THAT EVENING I managed to pay another low-profile visit to the Inferno. Although the nurses had reported regularly to my cell phone that Ric was still comatose but "building up strength," I needed to check on him. At least daily. And discreetly.
I did not want to see, or be seen by, Snow, either in rock idol or CEO guise. That meant I'd be wise to avoid his associates, like the house watchcat Grizelle and even my dear friend detective Nick Charles at the Inferno Bar.
I picked 11:30 P.M., when Snow was finishing up his second show and Grizelle was nearby to beat off the nightly Brimstone Kiss groupies if the usual security couldn't handle them. I wore touristy garb from a cheap Strip souvenir shop: loose cotton slacks and gaudy white T-shirt, fanny pack, and billed cap screaming VEGAS! in living sequined color.
Not even the Invisible Man was around to pinch my scuttling butt as I made for the rear freight elevators, then switched to the main ones. I arrived unobserved except by the cruising mirrored security balls that only reported overt oddities.
Outside the bridal suite accommodations where Ric was building iron-rich blood while Helena 's psychedelic "spell" kept his mind and emotions in healing suspended animation, I paused.
Hmm, Irma noted. It's more than odd that no one is questioning our surreptitious comings and goings. I smell conspiracy. Is everyone pretending you're pulling the wool over their eyes because you're such a sad case these days? You are becoming the pity fuck of the whole damn Inferno Hotel staff, girl!
That hurt.
Although Irma had always told me the truth when no one else would, I shrugged off her concerns. What mattered was getting Ric through this and figuring out how to protect us both in the future.
In post-Millennium Revelation Las Vegas? Sure it was an impossible dream. So was what Ric and I had, and I was determined we would have again: life, love, and a plan to kick supernatural ass.
AS I'D HOPED, Ric had stablized since Helena had "bewitched" him. He was off all IV drips and functioning normally, though still in a deep sleep most of the time, especially at night. Even the nurses weren't on during the graveyard shift from eleven to seven, the one still on duty told me.
"He's looking good," said the heavy-set brownette, name tag "Inez." "I leave at eleven so if you wanta take over on your own, chica..."
She must have taken letting-go lessons from Helena Troy Burnside. I didn't need further encouragement. I approached Ric's bedside as softly as a cat over the plush gold carpeting. God, I hadn't been kidding myself thinking of him as a sleeping prince.
The color had crept back into his skin. Its golden brown shade only made the black of hair and eyelashes and beard stubble look more dramatic. My hormones surprised me with a surge so strong I didn't know myself. Oh, baby, you have come a long way.
The blood-infusion IV pole was gone, leaving Ric totally unattached to tubes.
Oooh, I could attach to him mucho plenty, me on top of the poor sick man and administering play CPR. Delilah!

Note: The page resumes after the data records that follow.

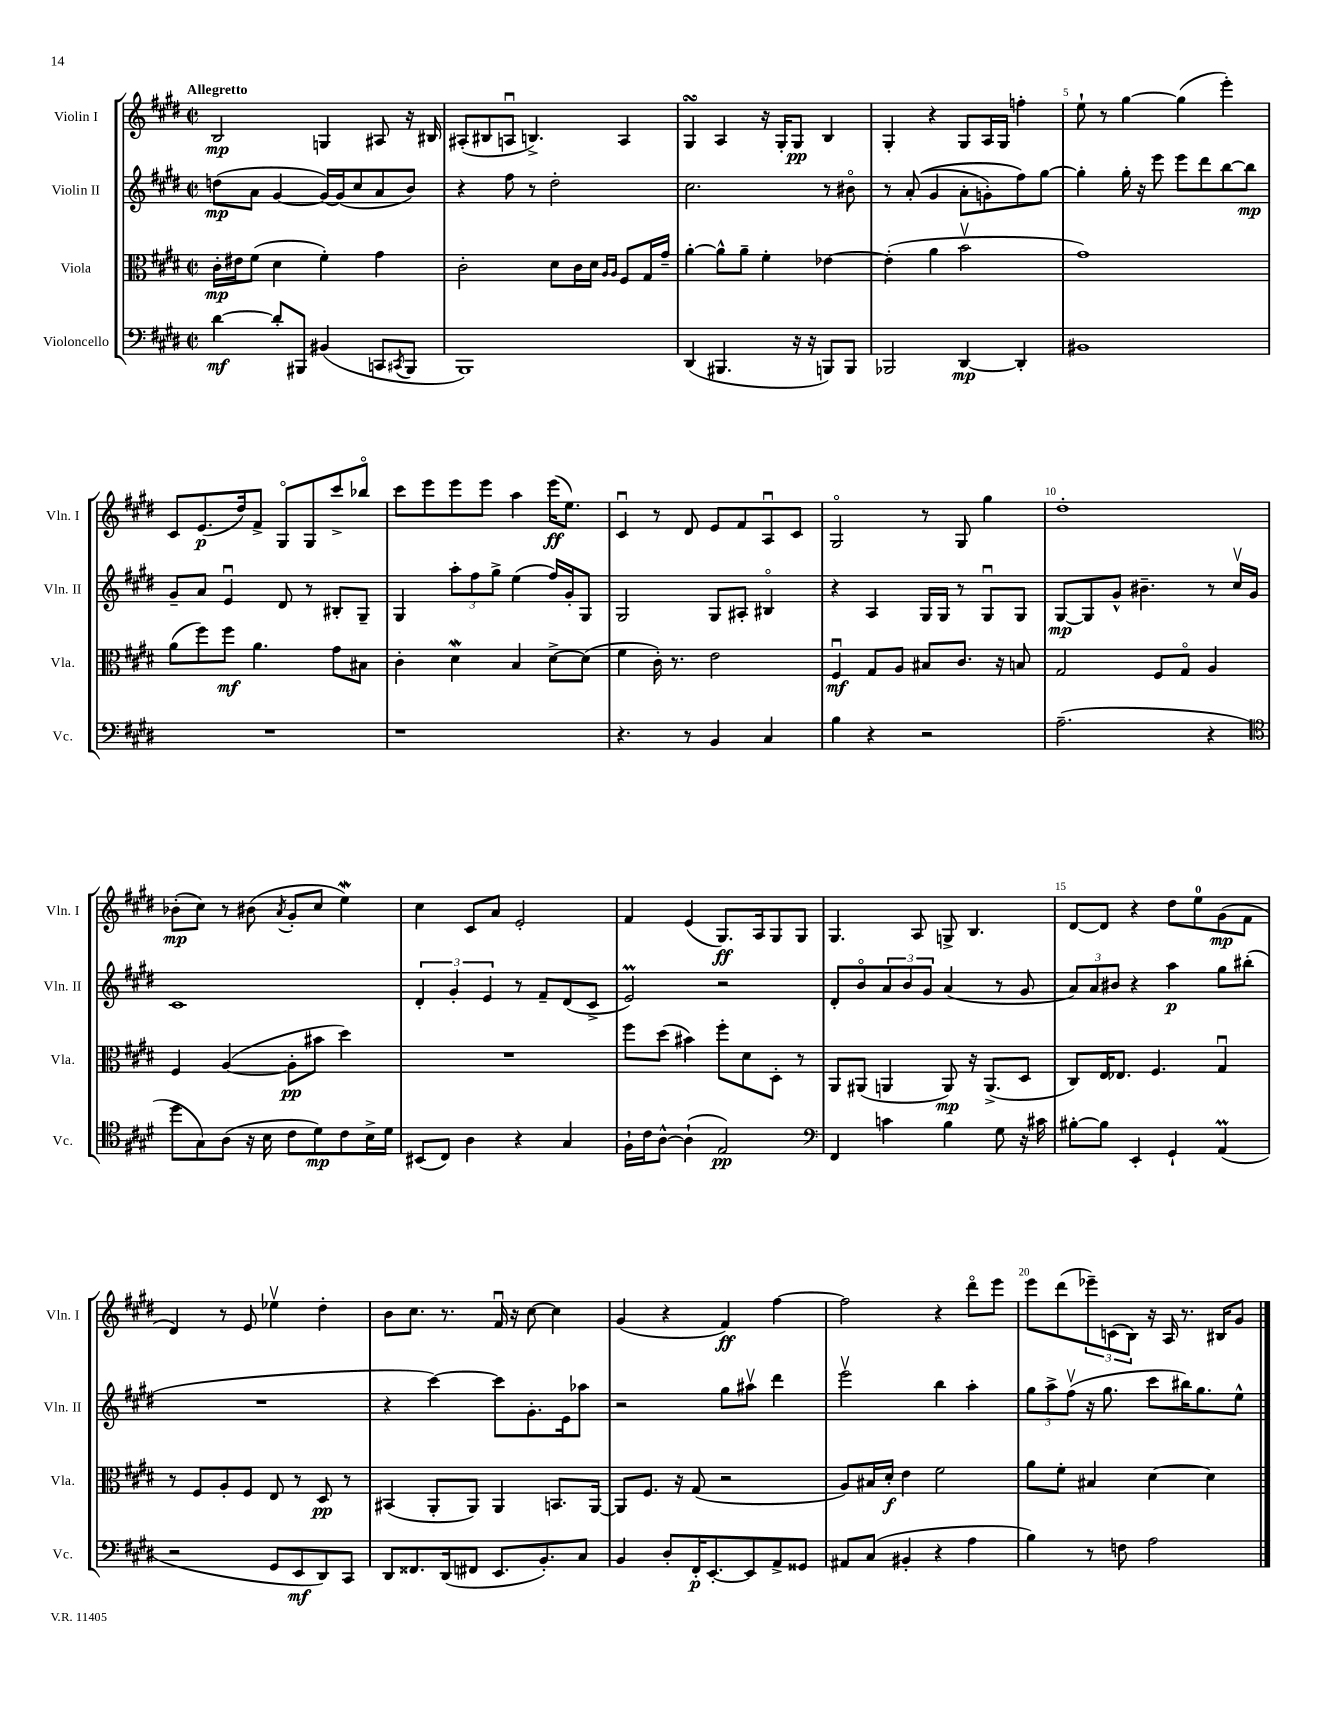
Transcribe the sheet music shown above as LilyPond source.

<<
\new StaffGroup <<
\new Staff = "s0" \with { instrumentName = "Violin I" shortInstrumentName = "Vln. I" } {
    \clef treble \key e \major \defaultTimeSignature \time 2/2 \tempo "Allegretto"
    b2\mp g4 ais8 r16 bis16 |
    ais8-.( bis8 a8\downbow b4.->) a4 |
    gis4\turn a4 r16 gis16-. gis8\pp b4 |
    gis4-. r4 gis8 a16 gis16 f''4-. |
    e''8-! r8 gis''4~ gis''4( e'''4-.) |
    cis'8 e'8.\p( dis''16) fis'8-> gis8\flageolet gis8 cis'''8-> bes''8\flageolet |
    cis'''8 e'''8 e'''8 e'''8 a''4 e'''16\ff( e''8.) |
    cis'4\downbow r8 dis'8 e'8 fis'8 a8\downbow cis'8 |
    gis2\flageolet r8 gis8 gis''4 |
    dis''1-. |
    bes'8-.\mp( cis''8) r8 bis'8( \acciaccatura { a'8 } gis'8-. cis''8 e''4\mordent) |
    cis''4 cis'8 a'8 e'2-. |
    fis'4 e'4( gis8.\ff) a16 gis8 gis8 |
    gis4. a8 g8-> b4. |
    dis'8~ dis'8 r4 dis''8 e''8-0 gis'8\mp( fis'8 |
    dis'4) r8 e'8 ees''4\upbow dis''4-. |
    b'8 cis''8. r8. fis'16\downbow r16 cis''8~ cis''4 |
    gis'4( r4 fis'4\ff) fis''4~ |
    fis''2 r4 dis'''8\flageolet e'''8 |
    e'''8 dis'''8( \tuplet 3/2 { ees'''8--) c'8( b8) } r16 a16 r8. bis16 gis'8 \bar "|." |
}
\new Staff = "s1" \with { instrumentName = "Violin II" shortInstrumentName = "Vln. II" } {
    \clef treble \key e \major \defaultTimeSignature \time 2/2
    d''8\mp( a'8 gis'4~ gis'16~) gis'16( cis''8 a'8 b'8) |
    r4 fis''8 r8 dis''2-. |
    cis''2. r8 bis'8\flageolet |
    r8 a'8-.(\( gis'4 a'8-. g'8-.) fis''8\) gis''8~ |
    gis''4-. gis''16-. r16 e'''8 e'''8 dis'''8 b''8~ b''8\mp |
    gis'8-- a'8 e'4\downbow dis'8 r8 bis8-. gis8-- |
    gis4 \tuplet 3/2 { a''8-. fis''8 gis''8-> } e''4( fis''16) gis'16-. gis8 |
    gis2 gis8 ais8-. bis4\flageolet |
    r4 a4 gis16 gis16 r8 gis8\downbow gis8 |
    gis8~\mp gis8 gis'8-^ bis'4.-- r8 cis''16\upbow gis'16 |
    cis'1 |
    \tuplet 3/2 { dis'4-. gis'4-. e'4 } r8 fis'8-- dis'8( cis'8-> |
    e'2\prall) r2 |
    dis'8-. b'8\flageolet \tuplet 3/2 { a'8 b'8 gis'8 } a'4( r8 gis'8 |
    \tuplet 3/2 { a'8) a'8 bis'8 } r4 a''4\p gis''8 bis''8-.( |
    R1 |
    r4 cis'''4~) cis'''8 gis'8.-. e'16 aes''8 |
    r2 gis''8 ais''8\upbow dis'''4 |
    e'''2\upbow b''4 a''4-. |
    \tuplet 3/2 { gis''8 a''8-> fis''8\upbow( } r16 gis''8. cis'''8 bis''16) gis''8. e''8-^ \bar "|." |
}
\new Staff = "s2" \with { instrumentName = "Viola" shortInstrumentName = "Vla." } {
    \clef alto \key e \major \defaultTimeSignature \time 2/2
    cis'16-.\mp eis'16 fis'8( dis'4 fis'4-.) gis'4 |
    cis'2-. dis'8 cis'16 dis'16 \grace { a16 a16 } fis8 gis16 gis'16-- |
    a'4~-. a'8-^ a'8-- fis'4-. ees'4~ |
    ees'4-.( a'4 b'2\upbow |
    gis'1) |
    a'8( fis''8) fis''8\mf a'4. gis'8 bis8 |
    cis'4-. dis'4\mordent b4 dis'8~-> dis'8( |
    fis'4 cis'16-.) r8. e'2 |
    fis4\downbow\mf gis8 a8 bis8 cis'8. r16 b8 |
    gis2 fis8 gis8\flageolet a4 |
    fis4 a4~( a8-.\pp bis'8 dis''4) |
    R1 |
    fis''8 dis''8( bis'4) fis''8-. dis'8 dis8-. r8 |
    a,8 ais,8( a,4 a,8\mp) r16 a,8.->( dis8 |
    cis8) e16 ees8. fis4. gis4\downbow |
    r8 fis8 a8-. fis8 e8 r8 dis8\pp r8 |
    bis,4( a,8-. a,8) a,4 b,8. a,16~ |
    a,8 fis8. r16 gis8( r2 |
    a8) bis16 dis'16-.\f e'4 fis'2 |
    a'8 fis'8-. bis4 dis'4~ dis'4 \bar "|." |
}
\new Staff = "s3" \with { instrumentName = "Violoncello" shortInstrumentName = "Vc." } {
    \clef bass \key e \major \defaultTimeSignature \time 2/2
    dis'4~\mf dis'8-. bis,,8 bis,4( c,8 \acciaccatura { cis,8 } bis,,8 |
    b,,1) |
    dis,4( bis,,4. r16 r16 b,,8) b,,8 |
    bes,,2 dis,4~\mp dis,4-. |
    bis,1 |
    R1 |
    r1 |
    r4. r8 b,4 cis4 |
    b4 r4 r2 |
    a2.--( r4 |
    \clef tenor dis''8 gis8) a8( r16 b16 cis'8 dis'8\mp) cis'8 b16-> dis'16 |
    bis,8( cis8) a4 r4 gis4 |
    fis16-! cis'16 a8~-^ a4-!( e2\pp) |
    \clef bass fis,4 c'4 b4 gis8 r16 cis'16 |
    bis8~-. bis8 e,4-. gis,4-! a,4\prall( |
    r2 gis,8 e,8\mf dis,8) cis,8 |
    dis,8 fisis,8. dis,16( fis,8 e,8. b,8.-.) cis8 |
    b,4 dis8-. fis,16-.\p e,8.~-. e,8 a,8-> gisis,8 |
    ais,8 cis8( bis,4-. r4 a4 |
    b4) r8 f8 a2 \bar "|." |
}
>>
>>
\layout { \context { \Score \override BarNumber.break-visibility = ##(#f #t #t) barNumberVisibility = #(every-nth-bar-number-visible 5) } }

Control yourself. Irma was keeping quiet. This was my libidinous moment. And then, the demons of doubt flailed me. Maybe the Brimstone Kiss was too potent to unleash on a live guy. Maybe it would reverse itself, and Ric's state of recovery.
From loving lust I plunged back into self-doubt.
Rats. It wouldn't hurt to sit with the sick and look.
I AWOKE, SENSING a nightmare.
Not mine, for once.
Ric was murmuring and stirring under the covers.
I'd fallen asleep bent over in the bedside chair, my arms and head braced on the bed, even my casual clothes feeling tight and sticky.
Ric's hands and feet began twitching, as Quicksilver's will during a dream. I thought of checking with the nurses but remembered the double doors were locked, keeping us in and everyone else out.
If Ric was about to be scared conscious, I wanted to be there the moment he opened his eyes.
I turned on the bedside table lamp, the warm light putting his features into relief, like a sculpture. The small LED clock read four in the morning. I put a hand on his upper arm, but the muscle twitched away at my touch.
His limbs began flailing as he turned and coiled into the light bed coverings, moaning now, as if from remembered pain. It had to be that. The memory of pain. His body wounds were healed. Even the gaping neck wound was finally closing, the nurses had said.
Ric wrenched himself around on his side, facing away from me, the silly string ties of the hospital gown pulled loose, baring his welt-scarred back.
Gentle bed-table lamplight became a vicious spotlight illuminating the rutted surface of a blasted moon. I reached forward to pull the gown closed, sparing him even my eyes. He reacted by spinning onto his stomach. I caught my breath.